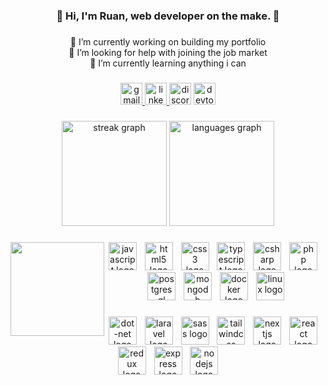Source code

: <h3 align="center">🌌 Hi, I'm Ruan, web developer on the make. 🌌</h3>

###

<p align="center">🔭 I’m currently working on building my portfolio <br>🤝 I’m looking for help with joining the job market <br>🌱 I’m currently learning anything i can</p>

###

<div align="center">
  <a href="mailto:rpo.lopes.dev@gmail.com" target="_blank">
    <img src="https://img.shields.io/static/v1?message=Gmail&logo=gmail&label=&color=D14836&logoColor=white&labelColor=&style=for-the-badge" height="35" alt="gmail logo"  />
  </a>
  <a href="https://www.linkedin.com/in/ruan-lopes-12041b1bb/" target="_blank">
    <img src="https://img.shields.io/static/v1?message=LinkedIn&logo=linkedin&label=&color=0077B5&logoColor=white&labelColor=&style=for-the-badge" height="35" alt="linkedin logo"  />
  </a>
  <img src="https://img.shields.io/static/v1?message=r.uan&logo=discord&label=&color=7289DA&logoColor=white&labelColor=&style=for-the-badge" height="35" alt="discord logo"  />
  <a href="https://dev.to/ruan" target="_blank">
    <img src="https://img.shields.io/static/v1?message=dev.to&logo=dev.to&label=&color=0A0A0A&logoColor=white&labelColor=&style=for-the-badge" height="35" alt="devto logo"  />
  </a>
</div>

###

<div align="center">
  <img src="https://streak-stats.demolab.com?user=R-uan&locale=en&mode=daily&theme=rose_pine&hide_border=false&border_radius=5" height="168" alt="streak graph"  />
  <img src="https://github-readme-stats.vercel.app/api/top-langs?username=R-uan&locale=en&hide_title=false&layout=compact&card_width=320&langs_count=5&theme=rose_pine&hide_border=false" height="168" alt="languages graph"  />
</div>

###

<img align="left" height="150" src="https://i.imgur.com/gactpGM.jpeg"  />

###

<div align="center">
  <img src="https://skillicons.dev/icons?i=js" height="45" alt="javascript logo"  />
  <img width="5" />
  <img src="https://skillicons.dev/icons?i=html" height="45" alt="html5 logo"  />
  <img width="5" />
  <img src="https://skillicons.dev/icons?i=css" height="45" alt="css3 logo"  />
  <img width="5" />
  <img src="https://skillicons.dev/icons?i=ts" height="45" alt="typescript logo"  />
  <img width="5" />
  <img src="https://skillicons.dev/icons?i=cs" height="45" alt="csharp logo"  />
  <img width="5" />
  <img src="https://skillicons.dev/icons?i=php" height="45" alt="php logo"  />
  <img width="5" />
  <img src="https://skillicons.dev/icons?i=postgres" height="45" alt="postgresql logo"  />
  <img width="5" />
  <img src="https://skillicons.dev/icons?i=mongodb" height="45" alt="mongodb logo"  />
  <img width="5" />
  <img src="https://skillicons.dev/icons?i=docker" height="45" alt="docker logo"  />
  <img width="5" />
  <img src="https://skillicons.dev/icons?i=linux" height="45" alt="linux logo"  />
</div>

###

<div align="center">
  <img src="https://skillicons.dev/icons?i=dotnet" height="45" alt="dot-net logo"  />
  <img width="5" />
  <img src="https://skillicons.dev/icons?i=laravel" height="45" alt="laravel logo"  />
  <img width="5" />
  <img src="https://skillicons.dev/icons?i=sass" height="45" alt="sass logo"  />
  <img width="5" />
  <img src="https://skillicons.dev/icons?i=tailwind" height="45" alt="tailwindcss logo"  />
  <img width="5" />
  <img src="https://skillicons.dev/icons?i=nextjs" height="45" alt="nextjs logo"  />
  <img width="5" />
  <img src="https://skillicons.dev/icons?i=react" height="45" alt="react logo"  />
  <img width="5" />
  <img src="https://skillicons.dev/icons?i=redux" height="45" alt="redux logo"  />
  <img width="5" />
  <img src="https://skillicons.dev/icons?i=express" height="45" alt="express logo"  />
  <img width="5" />
  <img src="https://skillicons.dev/icons?i=nodejs" height="45" alt="nodejs logo"  />
</div>

###

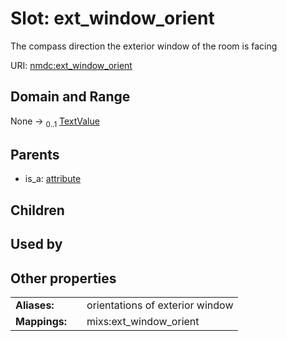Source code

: 
# Slot: ext_window_orient


The compass direction the exterior window of the room is facing

URI: [nmdc:ext_window_orient](https://microbiomedata/meta/ext_window_orient)


## Domain and Range

None &#8594;  <sub>0..1</sub> [TextValue](TextValue.md)

## Parents

 *  is_a: [attribute](attribute.md)

## Children


## Used by


## Other properties

|  |  |  |
| --- | --- | --- |
| **Aliases:** | | orientations of exterior window |
| **Mappings:** | | mixs:ext_window_orient |

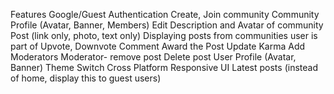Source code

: Features
Google/Guest Authentication
Create, Join community
Community Profile (Avatar, Banner, Members)
Edit Description and Avatar of community
Post (link only, photo, text only)
Displaying posts from communities user is part of
Upvote, Downvote
Comment
Award the Post
Update Karma
Add Moderators
Moderator- remove post
Delete post
User Profile (Avatar, Banner)
Theme Switch
Cross Platform
Responsive UI
Latest posts (instead of home, display this to guest users)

## Task item
Once the pictures are set aside, please reproduce the remaining material word for word.

## Your solution
Source code

: <h3 align="center">🌌 Hi, I'm Ruan, web developer on the make. 🌌</h3>

###

<p align="center">🔭 I’m currently working on building my portfolio <br>🤝 I’m looking for help with joining the job market <br>🌱 I’m currently learning anything i can</p>

###

<div align="center">
  <a href="mailto:rpo.lopes.dev@gmail.com" target="_blank">
    <img src="https://img.shields.io/static/v1?message=Gmail&logo=gmail&label=&color=D14836&logoColor=white&labelColor=&style=for-the-badge" height="35" alt="gmail logo"  />
  </a>
  <a href="https://www.linkedin.com/in/ruan-lopes-12041b1bb/" target="_blank">
    <img src="https://img.shields.io/static/v1?message=LinkedIn&logo=linkedin&label=&color=0077B5&logoColor=white&labelColor=&style=for-the-badge" height="35" alt="linkedin logo"  />
  </a>
  <img src="https://img.shields.io/static/v1?message=r.uan&logo=discord&label=&color=7289DA&logoColor=white&labelColor=&style=for-the-badge" height="35" alt="discord logo"  />
  <a href="https://dev.to/ruan" target="_blank">
    <img src="https://img.shields.io/static/v1?message=dev.to&logo=dev.to&label=&color=0A0A0A&logoColor=white&labelColor=&style=for-the-badge" height="35" alt="devto logo"  />
  </a>
</div>

###

<div align="center">
  <img src="https://streak-stats.demolab.com?user=R-uan&locale=en&mode=daily&theme=rose_pine&hide_border=false&border_radius=5" height="168" alt="streak graph"  />
  <img src="https://github-readme-stats.vercel.app/api/top-langs?username=R-uan&locale=en&hide_title=false&layout=compact&card_width=320&langs_count=5&theme=rose_pine&hide_border=false" height="168" alt="languages graph"  />
</div>

###

<img align="left" height="150" src="https://i.imgur.com/gactpGM.jpeg"  />

###

<div align="center">
  <img src="https://skillicons.dev/icons?i=js" height="45" alt="javascript logo"  />
  <img width="5" />
  <img src="https://skillicons.dev/icons?i=html" height="45" alt="html5 logo"  />
  <img width="5" />
  <img src="https://skillicons.dev/icons?i=css" height="45" alt="css3 logo"  />
  <img width="5" />
  <img src="https://skillicons.dev/icons?i=ts" height="45" alt="typescript logo"  />
  <img width="5" />
  <img src="https://skillicons.dev/icons?i=cs" height="45" alt="csharp logo"  />
  <img width="5" />
  <img src="https://skillicons.dev/icons?i=php" height="45" alt="php logo"  />
  <img width="5" />
  <img src="https://skillicons.dev/icons?i=postgres" height="45" alt="postgresql logo"  />
  <img width="5" />
  <img src="https://skillicons.dev/icons?i=mongodb" height="45" alt="mongodb logo"  />
  <img width="5" />
  <img src="https://skillicons.dev/icons?i=docker" height="45" alt="docker logo"  />
  <img width="5" />
  <img src="https://skillicons.dev/icons?i=linux" height="45" alt="linux logo"  />
</div>

###

<div align="center">
  <img src="https://skillicons.dev/icons?i=dotnet" height="45" alt="dot-net logo"  />
  <img width="5" />
  <img src="https://skillicons.dev/icons?i=laravel" height="45" alt="laravel logo"  />
  <img width="5" />
  <img src="https://skillicons.dev/icons?i=sass" height="45" alt="sass logo"  />
  <img width="5" />
  <img src="https://skillicons.dev/icons?i=tailwind" height="45" alt="tailwindcss logo"  />
  <img width="5" />
  <img src="https://skillicons.dev/icons?i=nextjs" height="45" alt="nextjs logo"  />
  <img width="5" />
  <img src="https://skillicons.dev/icons?i=react" height="45" alt="react logo"  />
  <img width="5" />
  <img src="https://skillicons.dev/icons?i=redux" height="45" alt="redux logo"  />
  <img width="5" />
  <img src="https://skillicons.dev/icons?i=express" height="45" alt="express logo"  />
  <img width="5" />
  <img src="https://skillicons.dev/icons?i=nodejs" height="45" alt="nodejs logo"  />
</div>

###

Source code

: 
# Slot: ext_window_orient


The compass direction the exterior window of the room is facing

URI: [nmdc:ext_window_orient](https://microbiomedata/meta/ext_window_orient)


## Domain and Range

None &#8594;  <sub>0..1</sub> [TextValue](TextValue.md)

## Parents

 *  is_a: [attribute](attribute.md)

## Children


## Used by


## Other properties

|  |  |  |
| --- | --- | --- |
| **Aliases:** | | orientations of exterior window |
| **Mappings:** | | mixs:ext_window_orient |

Source code

: Features
Google/Guest Authentication
Create, Join community
Community Profile (Avatar, Banner, Members)
Edit Description and Avatar of community
Post (link only, photo, text only)
Displaying posts from communities user is part of
Upvote, Downvote
Comment
Award the Post
Update Karma
Add Moderators
Moderator- remove post
Delete post
User Profile (Avatar, Banner)
Theme Switch
Cross Platform
Responsive UI
Latest posts (instead of home, display this to guest users)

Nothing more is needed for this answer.